4. Les exploits de Tirant en Angleterre (cc. 58-84)

Le comte-ermite voulant entendre les prouesses de Tirant, Diaphébus rapporte ses exploits. Une fois armé chevalier par le Roi, le Breton entre en lice. Au cours des trois premiers combats à cheval, il tue ses adversaires. Ici s'intercale l'épisode de la belle Agnès, fille du duc de Berry. Tirant promet de la servir et de combattre pour elle contre une broche que la jeune fille porte à la poitrine. Celle-ci accepte, mais, jaloux, un ancien prétendant, le seigneur de Bourgsdéserts, provoque Tirant pour récupérer la broche, et tout finit dans un bain de sang, à l'avantage du chevalier breton. Plus avant, Tirant croise sur une place le dogue du Prince de Galles; le chien l'attaque et Tirant décide de se défendre à mains nues contre l'animal afin de ne pas avoir l'avantage des armes; il en vient à bout, au grand dam de son maître. Peu après arrivent en Angleterre, incognito, les rois de Frise et de Pologne, les ducs de Bavière et de Bourgogne. Tirant les rencontre tous les quatre et les bat l'un après l'autre. Quelque temps après se présente le gigantesque Kyrie-Eleison de Montauban, qui vient venger son seigneur, le roi de Frise. Mais il est pris d'une telle douleur devant la tombe de son suzerain qu'il en meurt. Son frère, Thomas de Montauban, le remplace, mais vaincu par Tirant il se rend et, déshonoré, se retire dans une abbaye.




5. L'ordre de la Jarretière (cc. 85-97)

Après avoir rapporté les exploits de Tirant, Diaphébus explique ce qu'est l'Ordre de la Jarretière et comment il fut créé; puis les Bretons prennent définitivement congé de l'ermite.25




6. Tirant en Sicile et à Rhodes (cc. 98-111)

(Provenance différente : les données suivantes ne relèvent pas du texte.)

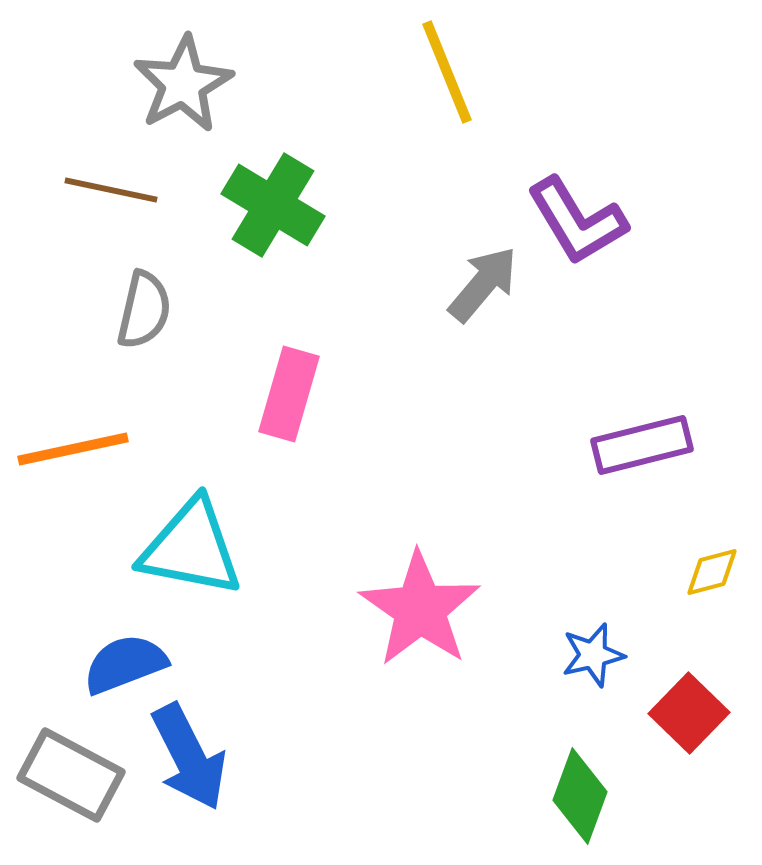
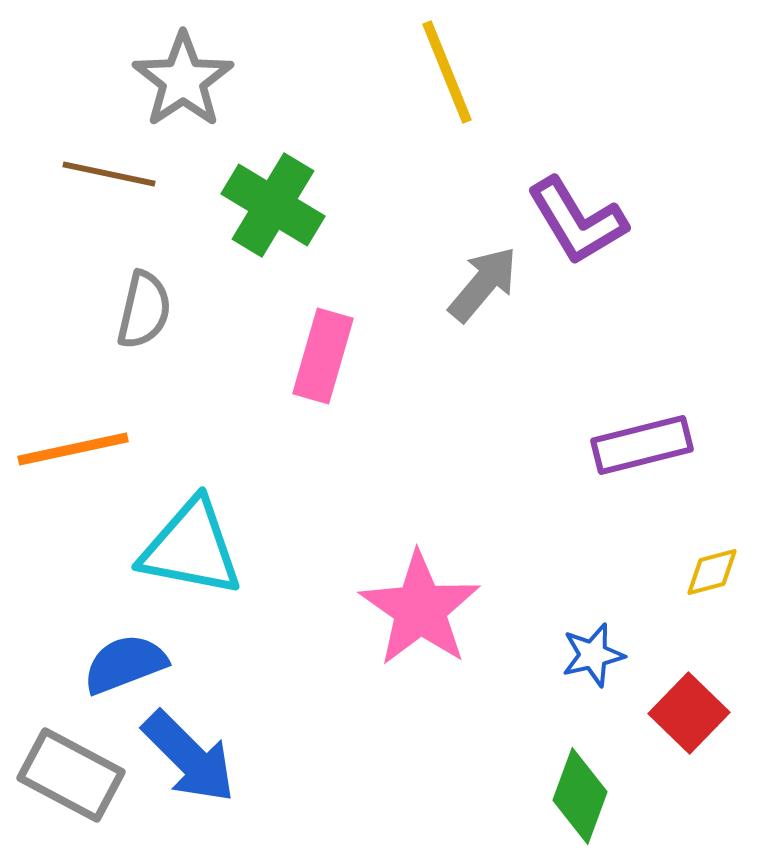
gray star: moved 4 px up; rotated 6 degrees counterclockwise
brown line: moved 2 px left, 16 px up
pink rectangle: moved 34 px right, 38 px up
blue arrow: rotated 18 degrees counterclockwise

Tirant et Diaphébus se rendent à Nantes, où ils sont reçus par le duc de Bretagne. Peu après arrivent deux chevaliers de la cour du roi de France qui racontent que les Maures assiègent l'île de Rhodes et que le Maître de l'Ordre de Saint-Jean de Jérusalem qui y est installé demande de l'aide. Un stratagème ourdi par les Génois, alliés du Sultan du Caire, a fait long feu et les traîtres ont été massacrés. Ceux qui ont pu s'enfuir ont rejoint le Sultan à Beyrouth. Celui-ci a débarqué dans l'île et l'occupe, à l'exception de la ville elle-même qui, assiégée sur terre et sur mer, ne peut recevoir nul secours. Quelques marins cependant ont pu échapper au blocus et vont avertir les princes de la Chrétienté, dont aucun ne réagit. Tirant s'en émeut.

Il achète donc un navire pour voler au secours des assiégés. Apprenant cela, Ténébreux, un gentilhomme français, lui propose d'accepter que se joigne à l'entreprise l'infant Philippe, cinquième fils du roi de France, mal aimé de ses parents. Le navire prend la mer et passe par Lisbonne, Gibraltar, longe la côte de Berbérie et met le cap sur Palerme pour se fournir en blé. Philippe, présenté comme borné et grossier, tombe amoureux de l'infante Ricomane, fille du roi sicilien. Tirant aide Philippe à se montrer sous son meilleur jour et il y parvient, trompant la princesse Ricomane qui ne peut supporter ni la grossièreté ni la niaiserie.

Averti de la chute imminente de Rhodes, Tirant revient à son projet initial. Il embarque avec le roi de Sicile et l'infant Philippe pour rejoindre l'île. Il entre dans le port en brisant audacieusement le siège de la ville, et grâce à l'astuce d'un marin il met le feu aux navires des Génois qui se sont alliés aux Maures. Il contraint à la retraite les troupes ennemies et Rhodes est libérée. À la suite de sa défaite, le Sultan est exécuté par les siens.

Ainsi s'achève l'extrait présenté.